The EU has committed to being climate-neutral by 2050 and has set out an ambitious strategy in support of this aim. But transitioning to a low-carbon, more sustainable economy requires significant investment. In 2020 McKinsey & Company suggested that the costs for Europe to become climate-neutral by 2050 would be approximately €28 trillion. To help redirect investment towards sustainable projects and activities, the EU has recognised the need for a common language and clear definitions of what is sustainable.
The EU taxonomy is a classification system which sets out a list of environmentally sustainable economic activities and which provides companies, investors and policymakers with appropriate definitions for activities that can be considered environmentally sustainable.

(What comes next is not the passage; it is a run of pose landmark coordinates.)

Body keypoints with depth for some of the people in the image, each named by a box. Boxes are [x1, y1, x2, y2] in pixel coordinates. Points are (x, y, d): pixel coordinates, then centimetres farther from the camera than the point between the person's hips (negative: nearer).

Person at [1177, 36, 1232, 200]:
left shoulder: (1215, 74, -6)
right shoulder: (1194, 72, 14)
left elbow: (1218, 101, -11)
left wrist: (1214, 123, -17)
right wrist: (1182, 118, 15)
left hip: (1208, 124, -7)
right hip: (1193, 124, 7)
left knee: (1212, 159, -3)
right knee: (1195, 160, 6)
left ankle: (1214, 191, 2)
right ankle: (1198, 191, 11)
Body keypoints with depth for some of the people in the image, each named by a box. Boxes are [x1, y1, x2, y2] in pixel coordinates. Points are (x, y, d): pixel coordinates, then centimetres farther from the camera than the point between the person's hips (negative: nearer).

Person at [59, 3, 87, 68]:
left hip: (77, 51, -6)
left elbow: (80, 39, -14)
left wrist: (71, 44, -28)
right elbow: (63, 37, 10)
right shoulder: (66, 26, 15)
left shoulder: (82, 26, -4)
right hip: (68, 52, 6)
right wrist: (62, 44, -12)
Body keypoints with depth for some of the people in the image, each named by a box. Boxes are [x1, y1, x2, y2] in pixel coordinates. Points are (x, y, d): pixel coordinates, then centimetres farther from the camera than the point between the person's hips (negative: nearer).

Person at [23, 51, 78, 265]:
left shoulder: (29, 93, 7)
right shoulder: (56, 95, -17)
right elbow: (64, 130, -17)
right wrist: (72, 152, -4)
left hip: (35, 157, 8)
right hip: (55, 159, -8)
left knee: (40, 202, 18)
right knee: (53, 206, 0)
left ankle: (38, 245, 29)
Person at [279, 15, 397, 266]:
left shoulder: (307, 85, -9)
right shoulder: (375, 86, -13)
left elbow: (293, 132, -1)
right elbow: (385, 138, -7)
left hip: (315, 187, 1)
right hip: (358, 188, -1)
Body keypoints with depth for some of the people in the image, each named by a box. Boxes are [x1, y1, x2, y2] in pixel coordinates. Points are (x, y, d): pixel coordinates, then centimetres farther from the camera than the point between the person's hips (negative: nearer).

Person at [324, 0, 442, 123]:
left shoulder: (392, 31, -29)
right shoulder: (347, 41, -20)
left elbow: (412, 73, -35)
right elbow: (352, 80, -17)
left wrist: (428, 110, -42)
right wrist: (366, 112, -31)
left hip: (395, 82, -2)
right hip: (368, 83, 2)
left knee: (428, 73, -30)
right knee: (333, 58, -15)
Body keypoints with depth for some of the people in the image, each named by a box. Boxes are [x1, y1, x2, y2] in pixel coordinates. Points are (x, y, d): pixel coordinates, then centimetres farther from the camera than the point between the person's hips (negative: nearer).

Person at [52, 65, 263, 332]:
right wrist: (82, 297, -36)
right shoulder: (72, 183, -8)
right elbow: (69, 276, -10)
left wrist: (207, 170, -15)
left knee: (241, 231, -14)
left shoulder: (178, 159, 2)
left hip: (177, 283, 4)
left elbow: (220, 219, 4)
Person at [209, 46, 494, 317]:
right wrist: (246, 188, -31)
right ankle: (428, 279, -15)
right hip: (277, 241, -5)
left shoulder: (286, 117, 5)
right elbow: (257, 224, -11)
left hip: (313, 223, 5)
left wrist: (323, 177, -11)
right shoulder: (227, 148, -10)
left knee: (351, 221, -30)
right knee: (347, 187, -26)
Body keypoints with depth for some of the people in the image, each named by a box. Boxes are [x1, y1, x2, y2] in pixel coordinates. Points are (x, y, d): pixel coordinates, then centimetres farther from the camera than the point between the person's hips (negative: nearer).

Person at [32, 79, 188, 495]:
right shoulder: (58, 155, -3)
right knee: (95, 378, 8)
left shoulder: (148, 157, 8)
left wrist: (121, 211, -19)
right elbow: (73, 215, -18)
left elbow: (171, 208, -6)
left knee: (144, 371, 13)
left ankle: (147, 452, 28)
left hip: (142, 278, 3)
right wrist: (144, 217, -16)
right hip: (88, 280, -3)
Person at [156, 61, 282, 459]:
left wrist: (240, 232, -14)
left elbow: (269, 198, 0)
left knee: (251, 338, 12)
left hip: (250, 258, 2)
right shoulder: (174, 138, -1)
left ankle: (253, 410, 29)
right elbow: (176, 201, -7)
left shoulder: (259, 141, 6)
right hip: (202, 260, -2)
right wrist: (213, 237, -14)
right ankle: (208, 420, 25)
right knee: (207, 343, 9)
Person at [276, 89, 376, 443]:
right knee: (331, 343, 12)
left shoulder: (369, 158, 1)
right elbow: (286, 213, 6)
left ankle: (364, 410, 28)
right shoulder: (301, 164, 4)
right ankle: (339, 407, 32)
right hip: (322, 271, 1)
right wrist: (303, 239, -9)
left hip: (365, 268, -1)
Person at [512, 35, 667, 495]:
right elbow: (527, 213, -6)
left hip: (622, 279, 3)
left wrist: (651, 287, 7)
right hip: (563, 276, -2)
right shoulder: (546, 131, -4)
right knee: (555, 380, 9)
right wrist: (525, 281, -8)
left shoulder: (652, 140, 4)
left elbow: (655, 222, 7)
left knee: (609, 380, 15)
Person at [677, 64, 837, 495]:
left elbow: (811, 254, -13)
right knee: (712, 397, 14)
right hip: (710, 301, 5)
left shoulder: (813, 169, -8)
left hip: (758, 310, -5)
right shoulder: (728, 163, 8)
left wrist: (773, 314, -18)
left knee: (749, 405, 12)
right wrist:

The EU taxonomy establishes 6 environmental objectives: (i) climate change mitigation, (ii) climate change adaptation, (iii) the sustainable use and protection of water and marine resources, (iv) the transition to a circular economy, (v) pollution prevention and control and (vi) the protection and restoration of biodiversity and ecosystems and for each of these objectives there is or will be a list of activities that are considered to be environmentally sustainable activities. These lists of environmentally sustainable activities will evolve over time.
An activity is recognised as green or 'environmentally sustainable', if it makes a substantial contribution to at least one of the environmental objectives whilst at the same time not significantly harming any of the other environmental objectives, meets minimum social safeguards and complies with technical screening criteria.
All companies doing business within the EU can use the EU Taxonomy to plan their climate and environmental transition but the EU Taxonomy, which was established by the Taxonomy Regulation, is just one part of a broader sustainable finance framework. It sits alongside the Corporate Sustainability Reporting Directive (CSRD) and the Sustainable Finance Disclosure Regulation (SFDR) and between the Taxonomy Regulation, CSRD and SFDR, mandatory disclosure obligations for certain companies and investors in Europe and, indirectly, in the UK are being introduced.
The Taxonomy Regulation applies to measures that are adopted by the EU or member states setting out requirements for financial market participants or issuers who are making environmentally sustainable financial products or corporate bonds available, all financial market participants making financial products available and large public-interest entities that are required to publish non-financial statements. Banks, insurers and other entities which must comply with the requirements of the Taxonomy Regulation need to disclose information about their environmental performance as well as information about their Taxonomy-aligned activities.
CSRD increases the number of entities that must report and extends the scope of the reporting which those entities must provide. All large companies, whether listed or not and all listed companies (other than listed micro-enterprises) including companies that are not established in the EU but are listed on an EU regulated market and the EU subsidiaries of non-EU companies will need to publish non-financial statements that include, among other things, their sustainability targets, progress towards achieving those targets and details of their sustainability policies.
The first set of European Sustainability Reporting Standards, as mandated by CSRD, are expected to be in force in early 2023 so that companies can begin reporting against them on and from the start of their 2024 financial year.
Even though your organisation may not, at present, be required to comply with the EU's sustainable finance disclosure regimes, your funders and investors or other stakeholders may be required to do so or be focussing their efforts on supporting organisations who have sustainability at the top of their agenda. But being able to assess your activities to determine what proportion of them are Taxonomy-aligned and then providing this information, as well as the supporting data, is not without its challenges. Neither is complying with the non-financial or sustainability reporting requirements. There is a lack of internal expertise in many organisations and the cost of complying may also be high. Embedding this type of risk assessment into your business strategy may also require real organisational change. It’s a change that needs to happen from the top down and isn't something that can happen overnight.
Our highly skilled teams of specialists in areas such as green, social and sustainable finance, impact investment and blended finance, governance, employment and corporate can assist you in considering what organisational changes need to be made in order for you to move towards being able to comply with the applicable reporting requirements.
Understanding your business is the key to understanding what your organisation needs to do in order to comply with the applicable reporting requirements. We will get to know you and your team and work with you to assess what changes need to be made.
Our experts will work with you to help you assess your readiness to comply with the applicable reporting requirements. We can assist with reviewing sustainability targets and progress towards achieving those targets as well as developing sustainability policies. You know your business best and we can help shape the targets and policies that will work for you. We can provide training on areas of interest to your executive team/board members.
Knowing what your proportion of your organisation's activities are considered environmentally sustainable and being able to report this data as well as complying with other non-financial reporting requirements demonstrates your awareness of and commitment to managing the risks which we all face as a result of climate change, natural habitat destruction and other economic activities and will make for a more resilient company attractive to a wider variety of stakeholders.